*** EXERCISE MATERIALS Section Begins ***
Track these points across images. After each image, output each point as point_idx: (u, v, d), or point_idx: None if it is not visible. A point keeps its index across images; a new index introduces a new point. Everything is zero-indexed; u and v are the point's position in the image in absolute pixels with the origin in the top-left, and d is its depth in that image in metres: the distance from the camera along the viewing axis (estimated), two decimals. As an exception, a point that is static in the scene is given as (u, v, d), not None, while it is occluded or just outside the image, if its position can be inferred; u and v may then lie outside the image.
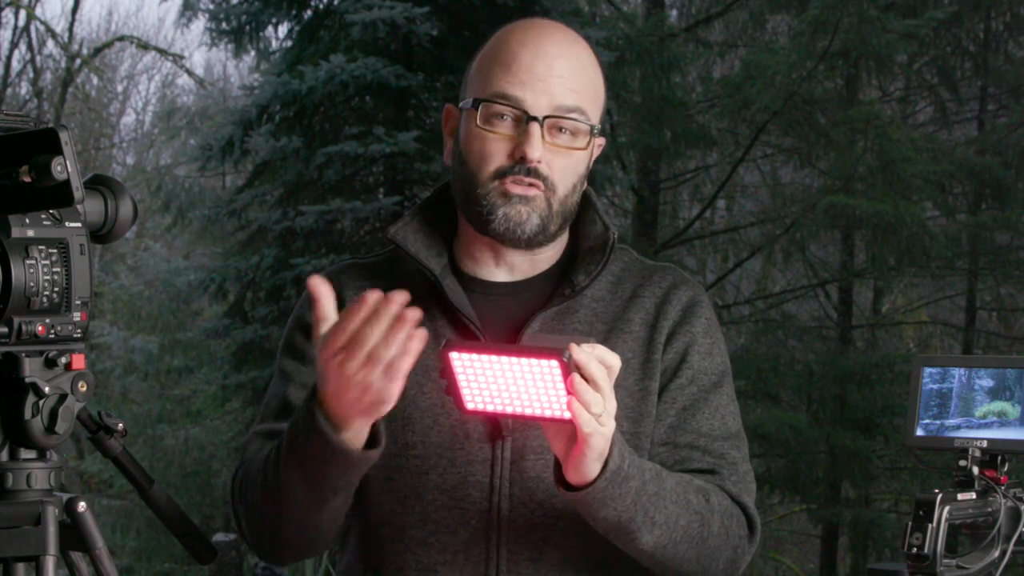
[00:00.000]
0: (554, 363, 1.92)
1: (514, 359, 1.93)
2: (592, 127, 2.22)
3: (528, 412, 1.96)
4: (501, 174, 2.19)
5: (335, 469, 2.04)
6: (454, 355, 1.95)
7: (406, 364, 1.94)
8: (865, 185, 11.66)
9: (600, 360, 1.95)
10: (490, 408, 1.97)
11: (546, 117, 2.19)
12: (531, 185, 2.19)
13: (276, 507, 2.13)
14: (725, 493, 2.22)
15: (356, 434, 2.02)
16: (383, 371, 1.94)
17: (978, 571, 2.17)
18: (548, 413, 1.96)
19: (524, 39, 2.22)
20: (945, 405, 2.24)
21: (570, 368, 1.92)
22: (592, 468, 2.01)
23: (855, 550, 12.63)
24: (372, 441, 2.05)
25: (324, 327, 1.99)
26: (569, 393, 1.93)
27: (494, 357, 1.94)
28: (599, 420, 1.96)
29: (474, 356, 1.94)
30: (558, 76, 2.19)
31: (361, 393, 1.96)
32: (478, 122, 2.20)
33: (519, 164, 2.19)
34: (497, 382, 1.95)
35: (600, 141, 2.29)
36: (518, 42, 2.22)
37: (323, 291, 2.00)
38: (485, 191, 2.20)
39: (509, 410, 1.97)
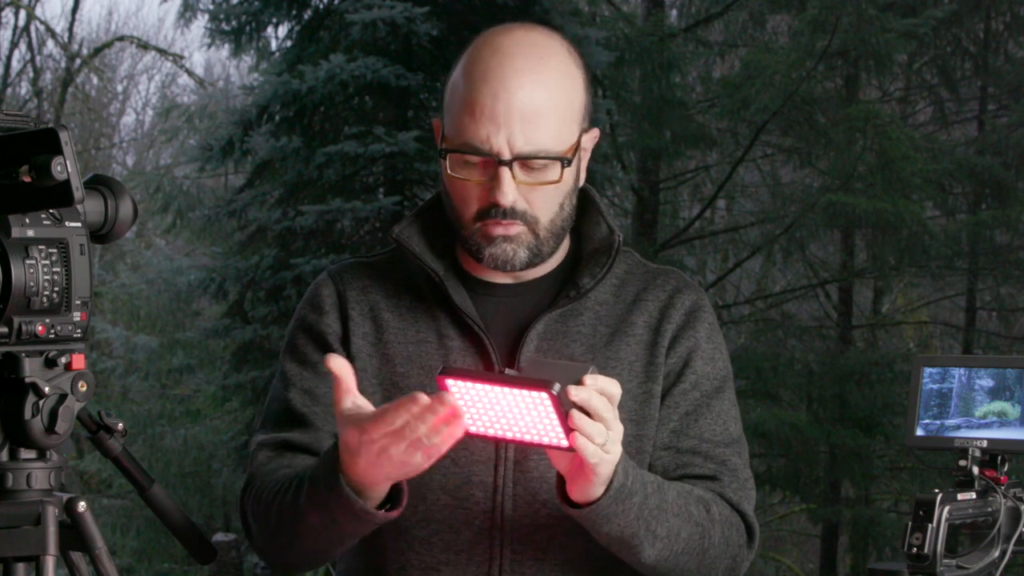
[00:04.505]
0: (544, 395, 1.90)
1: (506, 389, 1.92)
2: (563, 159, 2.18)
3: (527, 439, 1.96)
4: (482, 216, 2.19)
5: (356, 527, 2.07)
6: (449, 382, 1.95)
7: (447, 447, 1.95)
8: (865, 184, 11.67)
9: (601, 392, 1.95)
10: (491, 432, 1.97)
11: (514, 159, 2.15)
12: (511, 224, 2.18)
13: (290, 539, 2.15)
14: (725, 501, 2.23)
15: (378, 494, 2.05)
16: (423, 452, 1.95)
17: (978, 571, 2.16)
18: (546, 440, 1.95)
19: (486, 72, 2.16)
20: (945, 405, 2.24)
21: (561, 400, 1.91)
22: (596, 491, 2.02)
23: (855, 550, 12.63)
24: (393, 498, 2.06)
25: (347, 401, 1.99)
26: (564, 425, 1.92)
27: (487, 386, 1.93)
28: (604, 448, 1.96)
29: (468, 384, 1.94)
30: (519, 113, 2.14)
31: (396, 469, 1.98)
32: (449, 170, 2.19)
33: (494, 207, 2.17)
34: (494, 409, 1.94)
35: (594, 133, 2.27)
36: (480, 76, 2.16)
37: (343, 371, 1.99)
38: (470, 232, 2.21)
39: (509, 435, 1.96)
*** EXERCISE MATERIALS Section Ends ***
▶ [PROBLEM REQUIREMENTS]
Your answer must be an exact copy of every entry, with the pictures left out.

▶ [EXERCISE RESULT]
Track these points across images. After each image, output each point as point_idx: (u, v, d), or point_idx: None if it is not visible. A point keeps its index across images; a new index introduces a new point. Everything is zero-indexed; u and v are the point's position in the image in absolute pixels with the origin in the top-left, and d is its depth in that image in metres: the distance from the camera along the viewing axis (estimated), two decimals. As an exception, a point that is static in the scene is given as (u, v, d), not None, while it is occluded or just outside the image, if its position can be inferred; u and v may then lie outside the image.
[00:00.000]
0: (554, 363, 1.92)
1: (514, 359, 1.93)
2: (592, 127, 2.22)
3: (528, 412, 1.96)
4: (501, 174, 2.19)
5: (335, 469, 2.04)
6: (454, 355, 1.95)
7: (406, 364, 1.94)
8: (865, 185, 11.66)
9: (600, 360, 1.95)
10: (490, 408, 1.97)
11: (546, 117, 2.19)
12: (531, 185, 2.19)
13: (276, 507, 2.13)
14: (725, 493, 2.22)
15: (356, 434, 2.02)
16: (383, 371, 1.94)
17: (978, 571, 2.17)
18: (548, 413, 1.96)
19: (524, 39, 2.22)
20: (945, 405, 2.24)
21: (570, 368, 1.92)
22: (592, 468, 2.01)
23: (855, 550, 12.63)
24: (372, 441, 2.05)
25: (324, 327, 1.99)
26: (569, 393, 1.93)
27: (494, 357, 1.94)
28: (599, 420, 1.96)
29: (474, 356, 1.94)
30: (558, 76, 2.19)
31: (361, 393, 1.96)
32: (478, 122, 2.20)
33: (519, 164, 2.19)
34: (497, 382, 1.95)
35: (600, 141, 2.29)
36: (518, 42, 2.22)
37: (323, 291, 2.00)
38: (485, 191, 2.20)
39: (509, 410, 1.97)
[00:04.505]
0: (544, 395, 1.90)
1: (506, 389, 1.92)
2: (563, 159, 2.18)
3: (527, 439, 1.96)
4: (482, 216, 2.19)
5: (356, 527, 2.07)
6: (449, 382, 1.95)
7: (447, 447, 1.95)
8: (865, 184, 11.67)
9: (601, 392, 1.95)
10: (491, 432, 1.97)
11: (514, 159, 2.15)
12: (511, 224, 2.18)
13: (290, 539, 2.15)
14: (725, 501, 2.23)
15: (378, 494, 2.05)
16: (423, 452, 1.95)
17: (978, 571, 2.16)
18: (546, 440, 1.95)
19: (486, 72, 2.16)
20: (945, 405, 2.24)
21: (561, 400, 1.91)
22: (596, 491, 2.02)
23: (855, 550, 12.63)
24: (393, 498, 2.06)
25: (347, 401, 1.99)
26: (564, 425, 1.92)
27: (487, 386, 1.93)
28: (604, 448, 1.96)
29: (468, 384, 1.94)
30: (519, 113, 2.14)
31: (396, 469, 1.98)
32: (449, 170, 2.19)
33: (494, 207, 2.17)
34: (494, 409, 1.94)
35: (594, 133, 2.27)
36: (480, 76, 2.16)
37: (343, 371, 1.99)
38: (470, 232, 2.21)
39: (509, 435, 1.96)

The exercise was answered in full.